APScheduler fires at 07:00 Europe/Kyiv. The job opens its own session (it runs outside the update pipeline) and enqueues reminders for events that are exactly 1 or 3 days away.

sequenceDiagram
    autonumber
    participant SCH as APScheduler (07:00 Kyiv)
    participant Job as _daily_open_days_job
    participant NS as NotificationService
    participant DB as PostgreSQL
    participant SND as MessageSender
    participant TG as Telegram

    SCH->>Job: trigger (coalesce; misfire grace 1h)
    Job->>Job: open AsyncSession
    Job->>NS: send_daily_open_day_notifications(sender)
    NS->>DB: monitoring rows for events in [today, +3d]
    NS->>NS: build_daily_notifications() — keep only 1- or 3-day-away (pure)
    NS->>SND: add_messages(messages)
    NS->>SND: start() + wait_for_completion()
    loop bounded concurrency + rate cap
        SND->>TG: send_message (429 → sleep & re-queue; blocked/err → drop+log)
    end
    Job-->>SCH: log count sent

The day-window filtering is a pure, unit-tested function; the send path uses the MessageSender (see next flow). coalesce=True means a restart-missed run fires once on resume. Code: infra/scheduler.py, services/notification_service.py, __main__.py:69-76.

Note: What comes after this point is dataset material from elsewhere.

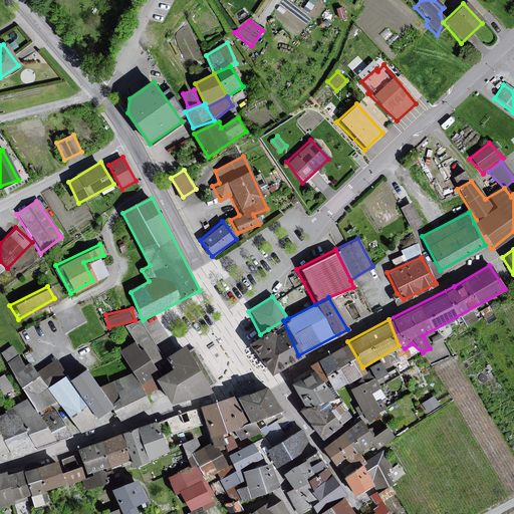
[(158,369),(169,362),(141,320),(130,328),(137,339),(158,369)]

Fan-out send & 429 handling (MessageSender)

Section titled “Fan-out send & 429 handling (MessageSender)”

Used by the daily cron, /broadcast, and /notifyOpenDaysUpdate. The drain keeps at most SEND_MAX_CONCURRENCY sends in flight, rate-capped by aiolimiter, and isolates errors per message so one bad recipient never aborts the batch.

flowchart TD
    A["add_messages(list)"] --> Q[(queue)]
    S["start() → background drain"] --> L{"in-flight < max<br/>and queue non-empty?"}
    L -- yes --> J["pop job → _run_job"]
    L -- no --> W["await FIRST_COMPLETED"]
    W --> L
    J --> RL["aiolimiter: rate cap"]
    RL --> SEND["bot.send_message"]
    SEND -->|429 TelegramRetryAfter| RT{"attempts < max_retry?"}
    RT -- yes --> SL["sleep(retry_after) → re-queue"] --> Q
    RT -- no --> DROP1["log + drop"]
    SEND -->|TelegramForbiddenError| DROP2["user blocked → log + drop"]
    SEND -->|other exception| DROP3["log + drop, keep draining"]
    SEND -->|ok| DONE["sent"]

Rationale and trade-offs: ADR 0005. Code: infra/sender.py. Admin triggers: handlers/admin.py.

Open-day update fan-out (admin, filter-gated)

Section titled “Open-day update fan-out (admin, filter-gated)”

/notifyOpenDaysUpdate (admin) finds open days edited today and sends an update to each matching user. A user matches when they have at least one filter set and every set filter dimension matches the open day (user_matches_open_day).

⚠️ This path reads the filter_specialities / filter_universities relationships and therefore depends on the two pending join tables — it errors until the backend creates them (Data Model, ADR 0003). The matching predicate itself is pure and unit-tested. Code: services/notification_service.py:60-105.